In this case there's a vector $v$ such that $Mv$ is nonzero. Since $M^3v=0$, it must be that either $Mv$ or $M^2v$ is a nonzero vector that $M$ maps to zero. So the kernel and the image of $M$ has a nontrivial intersection -- but both of these subspaces have dimension $1$, so they must coincide.

In particular, because the image is contained in the kernel, $M^2v$ must be $0$ for all $v$, so $M^2=0$.

Answer 2

I had a hard time following all the details of the arguments in the OP's question, but based upon the Hamilton-Cayley theorem there is a pretty simple solution to the query expressed in the title.

Hamilton-Cayley tells us that we have

$M^2 + bM + c = 0 \tag{1}$

for some scalars $b, c$. If $b= c = 0$, (1) reduces to

$M^2 = 0, \tag{2}$

and we are done. If $c \ne 0$, multiply (1) by $M^2$ yielding

$M^4 + bM^3 + cM^2 = 0, \tag{3}$

and using $M^4 = M^3 = 0$, we have

$cM^2 = 0,\tag{4}$

and we are done. If $c = 0$, $b \ne 0$, multiply (1) by $M$ to obtain

$M^3 + bM^2 = 0, \tag{5}$

or

$bM^2 = 0, \tag{6}$

and once again we are done. We have thus covered all cases, and we are done, and I mean done! QED.

Hope this helps. Cheerio,

and as always

Fiat Lux!!!

Note added in edit: a similar technique was used in my answer to this question: nilpotent and linear transformation

Answer 3

Here is another proof that I find more direct:

We know that $M$ cannot be of full rank or of rank $0$. Hence $M$ is of rank one and there exist vectors $u, v$ such that $M = uv^T$. Then

$$ M^3 = uv^Tuv^Tuv^T = (v^Tu)^2uv^T = (v^Tu)^2M. $$

Therefore $v^Tu = 0$ and so

$$ M^2 = uv^Tuv^T = (v^Tu)uv^T = (v^Tu)M = 0. $$

Answer 4

Consider the subspaces $V_i=\ker(M^i)$ for $i=0,1,2,3$; by convention $M^0=I$ so $V_0=\{0\}$, and $M^3=0$ so $V_3=\Bbb R^2$; you need to show that $V_2=\Bbb R^2$ too. Clearly $V_0\subseteq V_1\subseteq V_2\subseteq V_3$, since a vector killed by $M^i$ will also be killed by $M^{i+1}$. The key observation is that if $V_i\neq V_{i+1}$, which necessarily means $\dim(V_i)<\dim(V_{i+1})$, then once also has $\dim(V_j)<\dim(V_{j+1})$ for all $0\leq j<i$. This is because $\dim(V_i)<\dim(V_{i+1})$ means there are vectors $v$ with $M^i\cdot v\neq 0$ but $M^{i+1}\cdot v= 0$, but for such a vector, $w=M^{i-j}\cdot v$ is a vector with $M^j\cdot w\neq 0$ but $M^{j+1}\cdot w= 0$.

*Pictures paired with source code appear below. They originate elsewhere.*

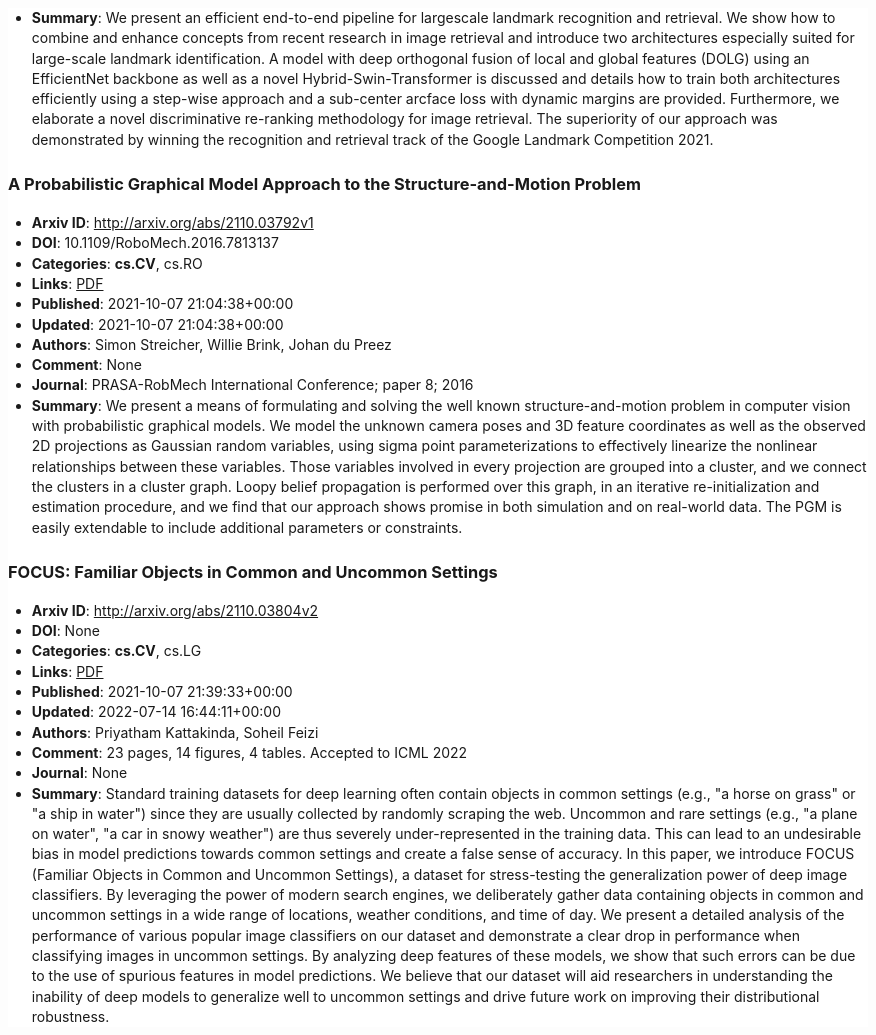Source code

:- **Summary**: We present an efficient end-to-end pipeline for largescale landmark recognition and retrieval. We show how to combine and enhance concepts from recent research in image retrieval and introduce two architectures especially suited for large-scale landmark identification. A model with deep orthogonal fusion of local and global features (DOLG) using an EfficientNet backbone as well as a novel Hybrid-Swin-Transformer is discussed and details how to train both architectures efficiently using a step-wise approach and a sub-center arcface loss with dynamic margins are provided. Furthermore, we elaborate a novel discriminative re-ranking methodology for image retrieval. The superiority of our approach was demonstrated by winning the recognition and retrieval track of the Google Landmark Competition 2021.



### A Probabilistic Graphical Model Approach to the Structure-and-Motion Problem
- **Arxiv ID**: http://arxiv.org/abs/2110.03792v1
- **DOI**: 10.1109/RoboMech.2016.7813137
- **Categories**: **cs.CV**, cs.RO
- **Links**: [PDF](http://arxiv.org/pdf/2110.03792v1)
- **Published**: 2021-10-07 21:04:38+00:00
- **Updated**: 2021-10-07 21:04:38+00:00
- **Authors**: Simon Streicher, Willie Brink, Johan du Preez
- **Comment**: None
- **Journal**: PRASA-RobMech International Conference; paper 8; 2016
- **Summary**: We present a means of formulating and solving the well known structure-and-motion problem in computer vision with probabilistic graphical models. We model the unknown camera poses and 3D feature coordinates as well as the observed 2D projections as Gaussian random variables, using sigma point parameterizations to effectively linearize the nonlinear relationships between these variables. Those variables involved in every projection are grouped into a cluster, and we connect the clusters in a cluster graph. Loopy belief propagation is performed over this graph, in an iterative re-initialization and estimation procedure, and we find that our approach shows promise in both simulation and on real-world data. The PGM is easily extendable to include additional parameters or constraints.



### FOCUS: Familiar Objects in Common and Uncommon Settings
- **Arxiv ID**: http://arxiv.org/abs/2110.03804v2
- **DOI**: None
- **Categories**: **cs.CV**, cs.LG
- **Links**: [PDF](http://arxiv.org/pdf/2110.03804v2)
- **Published**: 2021-10-07 21:39:33+00:00
- **Updated**: 2022-07-14 16:44:11+00:00
- **Authors**: Priyatham Kattakinda, Soheil Feizi
- **Comment**: 23 pages, 14 figures, 4 tables. Accepted to ICML 2022
- **Journal**: None
- **Summary**: Standard training datasets for deep learning often contain objects in common settings (e.g., "a horse on grass" or "a ship in water") since they are usually collected by randomly scraping the web. Uncommon and rare settings (e.g., "a plane on water", "a car in snowy weather") are thus severely under-represented in the training data. This can lead to an undesirable bias in model predictions towards common settings and create a false sense of accuracy. In this paper, we introduce FOCUS (Familiar Objects in Common and Uncommon Settings), a dataset for stress-testing the generalization power of deep image classifiers. By leveraging the power of modern search engines, we deliberately gather data containing objects in common and uncommon settings in a wide range of locations, weather conditions, and time of day. We present a detailed analysis of the performance of various popular image classifiers on our dataset and demonstrate a clear drop in performance when classifying images in uncommon settings. By analyzing deep features of these models, we show that such errors can be due to the use of spurious features in model predictions. We believe that our dataset will aid researchers in understanding the inability of deep models to generalize well to uncommon settings and drive future work on improving their distributional robustness.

Thus $V_2\neq V_3$ would imply $0=\dim(V_0)<\dim(V_1)<\dim(V_2)<\dim(V_3)=2$, and there are not enough intermediate integer values to have this. So in fact $V_2=V_3$ as you wanted to prove. In the same way you can see that for an $n\times n$ matrix $A$ the equation $A^k=0$ for any $k\in\Bbb N$ implies $A^n=0$. This is something that would be hard to obtain from explicit case-by-case considerations.

Answer 5

There is an elementary proof. Write $$M=\left[\begin{array}{cc} a & b\\ c& d \end{array}\right].$$ Since $M^{3}=0$, taking the determinant of both sides and using the determinant of a product is the product of the determinants, gives $\text{det}\,M=0$. Hence, $$ad-bc=0.$$ By matrix multiplication, the following is found. $$M^{2}=\left[\begin{array}{cc} a^2+bc & b(a+d)\\ c(a+d) & bc+d^2 \end{array}\right],$$ and $$ M^{3}=\left[\begin{array}{cc} a^3+2abc+bdc & a^2b+b^2c+bd^2+abd\\ a^2c+adc+bc^2+d^2c & abc+2bdc+d^3 \end{array}\right].$$ But by factoring and using $ad-bc = 0$, it is seen that $M^3$ can be rewritten in the following form. $$ M^{3}=\left[\begin{array}{cc} (a^2+bc)(a+d)-a(ad-bc) & b(a+d)^2-b(ad-bc)\\ c(a+d)^2-c(ad-bc) & (bc+d^2)(a+d)-d(ad-bc) \end{array}\right] = \left[\begin{array}{cc} (a^2+bc)(a+d) & b(a+d)^2\\ c(a+d)^2 & (bc+d^2)(a+d) \end{array}\right] = (a+d)M^2.$$ Since $M^3 = 0$, we now have that either $M^2=0$ or $a+d=0$. If $a+d=0$, then $0=ad-bc=-a^2-bc=-d^2-bc$. Looking again at each component of $M^2$, we see that each component is 0.